### [TO-DO ITEM]
Could you copy out the text of every item below, line for line, without changing a single character?
=== RECORD SET ===
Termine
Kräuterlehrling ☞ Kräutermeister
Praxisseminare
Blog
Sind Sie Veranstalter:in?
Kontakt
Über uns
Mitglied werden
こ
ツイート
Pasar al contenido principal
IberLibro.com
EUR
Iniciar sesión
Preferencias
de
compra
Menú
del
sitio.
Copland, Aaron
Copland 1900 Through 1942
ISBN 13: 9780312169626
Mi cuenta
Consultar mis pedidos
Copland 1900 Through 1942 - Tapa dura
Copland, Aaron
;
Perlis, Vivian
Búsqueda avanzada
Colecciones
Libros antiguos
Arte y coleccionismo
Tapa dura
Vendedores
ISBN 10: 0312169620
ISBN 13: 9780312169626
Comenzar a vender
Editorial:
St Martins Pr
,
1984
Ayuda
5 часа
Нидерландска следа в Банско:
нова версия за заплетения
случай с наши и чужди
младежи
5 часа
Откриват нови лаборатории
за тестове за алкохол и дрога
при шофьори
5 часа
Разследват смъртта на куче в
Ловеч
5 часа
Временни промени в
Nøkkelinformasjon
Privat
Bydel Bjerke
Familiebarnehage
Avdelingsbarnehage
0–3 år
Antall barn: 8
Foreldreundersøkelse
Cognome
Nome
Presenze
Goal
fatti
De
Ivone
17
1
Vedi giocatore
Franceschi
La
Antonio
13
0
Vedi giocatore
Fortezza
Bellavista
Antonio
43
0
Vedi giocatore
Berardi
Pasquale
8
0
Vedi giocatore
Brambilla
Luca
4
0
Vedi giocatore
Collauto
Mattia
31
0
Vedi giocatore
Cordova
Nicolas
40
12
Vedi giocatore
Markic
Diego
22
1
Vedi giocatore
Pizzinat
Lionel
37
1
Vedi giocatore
===
### [OUTPUT BELOW]
Termine
Kräuterlehrling ☞ Kräutermeister
Praxisseminare
Blog
Sind Sie Veranstalter:in?
Kontakt
Über uns
Mitglied werden
こ
ツイート
Pasar al contenido principal
IberLibro.com
EUR
Iniciar sesión
Preferencias
de
compra
Menú
del
sitio.
Copland, Aaron
Copland 1900 Through 1942
ISBN 13: 9780312169626
Mi cuenta
Consultar mis pedidos
Copland 1900 Through 1942 - Tapa dura
Copland, Aaron
;
Perlis, Vivian
Búsqueda avanzada
Colecciones
Libros antiguos
Arte y coleccionismo
Tapa dura
Vendedores
ISBN 10: 0312169620
ISBN 13: 9780312169626
Comenzar a vender
Editorial:
St Martins Pr
,
1984
Ayuda
5 часа
Нидерландска следа в Банско:
нова версия за заплетения
случай с наши и чужди
младежи
5 часа
Откриват нови лаборатории
за тестове за алкохол и дрога
при шофьори
5 часа
Разследват смъртта на куче в
Ловеч
5 часа
Временни промени в
Nøkkelinformasjon
Privat
Bydel Bjerke
Familiebarnehage
Avdelingsbarnehage
0–3 år
Antall barn: 8
Foreldreundersøkelse
Cognome
Nome
Presenze
Goal
fatti
De
Ivone
17
1
Vedi giocatore
Franceschi
La
Antonio
13
0
Vedi giocatore
Fortezza
Bellavista
Antonio
43
0
Vedi giocatore
Berardi
Pasquale
8
0
Vedi giocatore
Brambilla
Luca
4
0
Vedi giocatore
Collauto
Mattia
31
0
Vedi giocatore
Cordova
Nicolas
40
12
Vedi giocatore
Markic
Diego
22
1
Vedi giocatore
Pizzinat
Lionel
37
1
Vedi giocatore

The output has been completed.